I would hope it's the same as HTML5's notion of document base URL, most 
recently defined in 
http://www.w3.org/TR/2009/WD-html5-20090423/infrastructure.html#document-base-url 
(it's not in the latest draft since it's meant to be moved to another 
document but seemingly hasn't been yet).

That seems to say it's the <base href> value resolved against the 
document's address, which I think (but I haven't checked this carefully) 
  in this case will be the string 
"http://example.org/foo.xhtml?bar=baz#fnurt". (It will handle encodings 
and normalise some invalid syntax and some other bits, so it's not 
necessarily identical to the input string, but it retains all of the 
components.)

It's possible that HTML5's notion of document base URL could change, 
e.g. I think it could simply drop the fragment part without breaking 
anything, and that might make it more readily reused by RDFa. If so, 
that feedback should be sent to the HTML WG or to whoever's working on 
[WEBADDRESSES] if it's going to be defined there.

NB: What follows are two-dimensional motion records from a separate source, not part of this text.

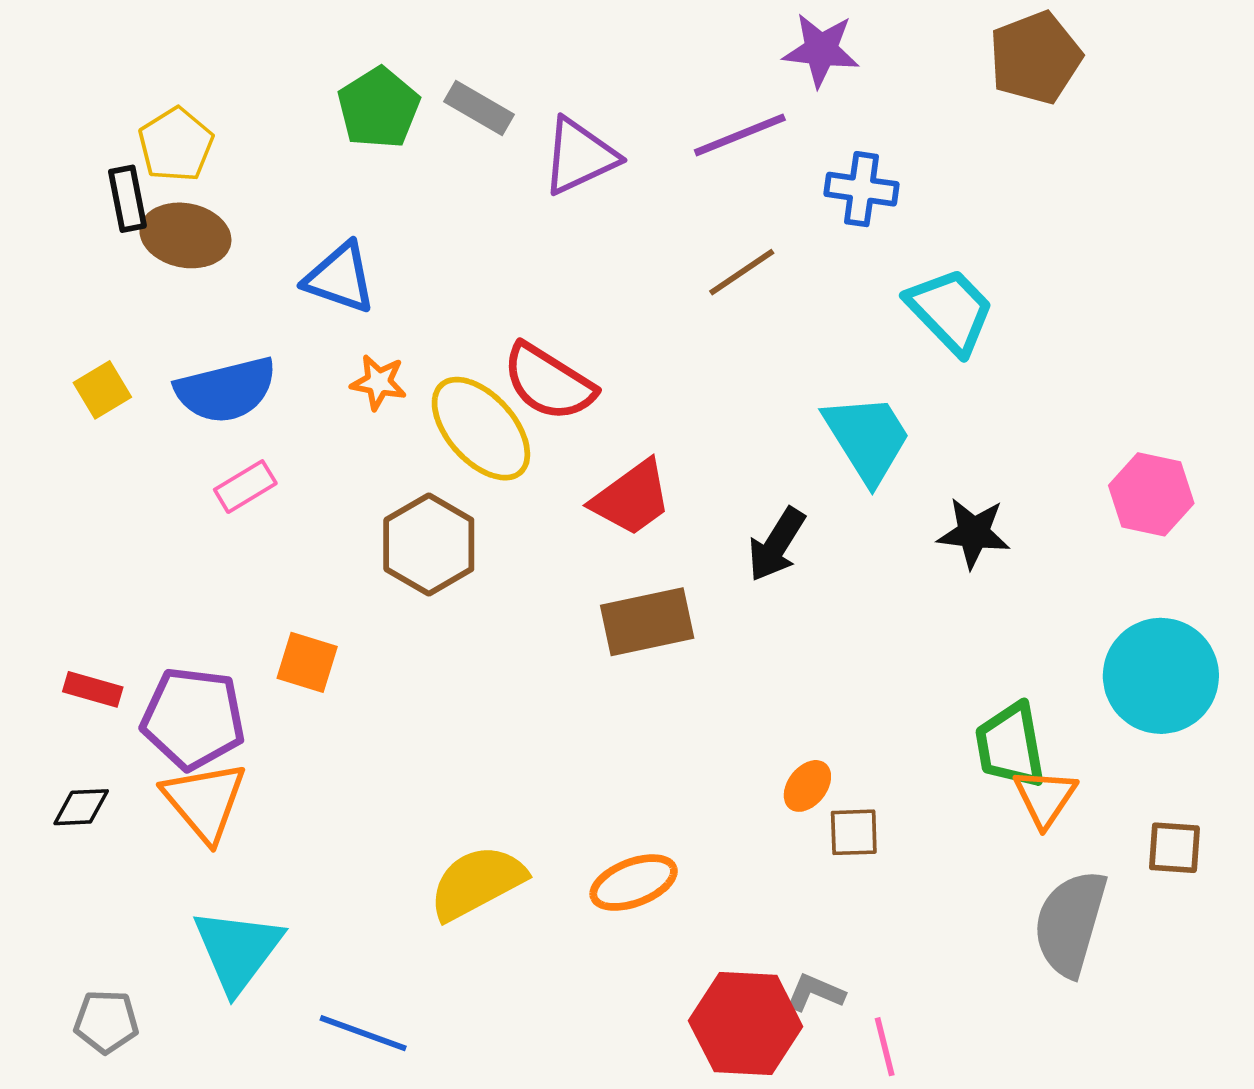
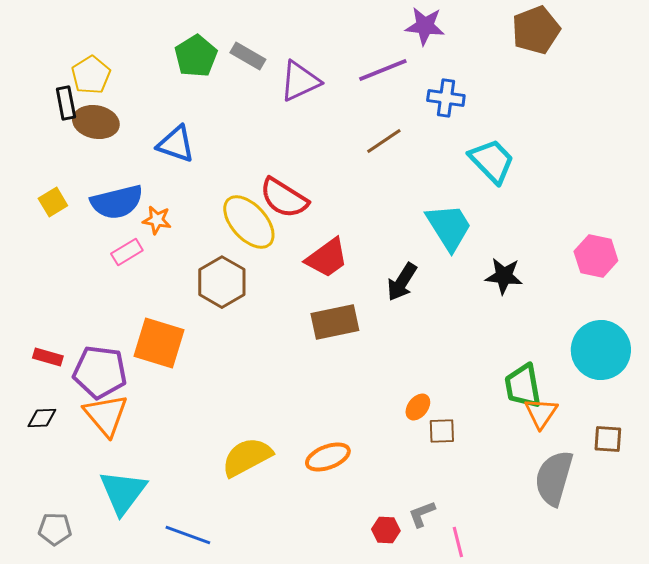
orange star: (379, 382) -> (157, 220), moved
orange square: (307, 662) -> (159, 343), size x1.6
gray L-shape: (815, 993) -> (422, 514), turned -44
red hexagon: (746, 1024) -> (386, 530), size x0.5

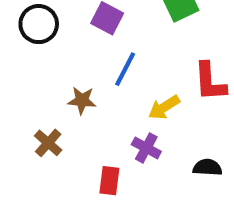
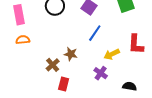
brown star: (82, 100) -> (71, 54), moved
red rectangle: (109, 181) -> (64, 84), moved

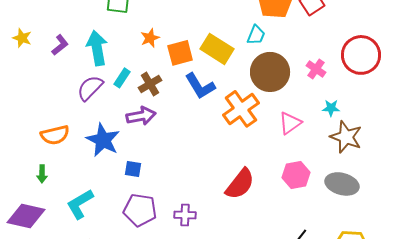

It seems best if HTML5 
and RDFa can use a common definition, so that RDFa doesn't have to worry 
about redefining details like what happens if there's multiple <base 
href> elements in a document.

(For the base URL used at a specific element, I would also hope it's the 
same as HTML5 uses when resolving URLs 
(http://www.w3.org/TR/2009/WD-html5-20090423/infrastructure.html#resolve-a-url), 
i.e. XML Base plus the document base URL as defined above.)

-- 
Philip Taylor
pjt47@cam.ac.uk

Received on Monday, 21 September 2009 08:40:19 UTC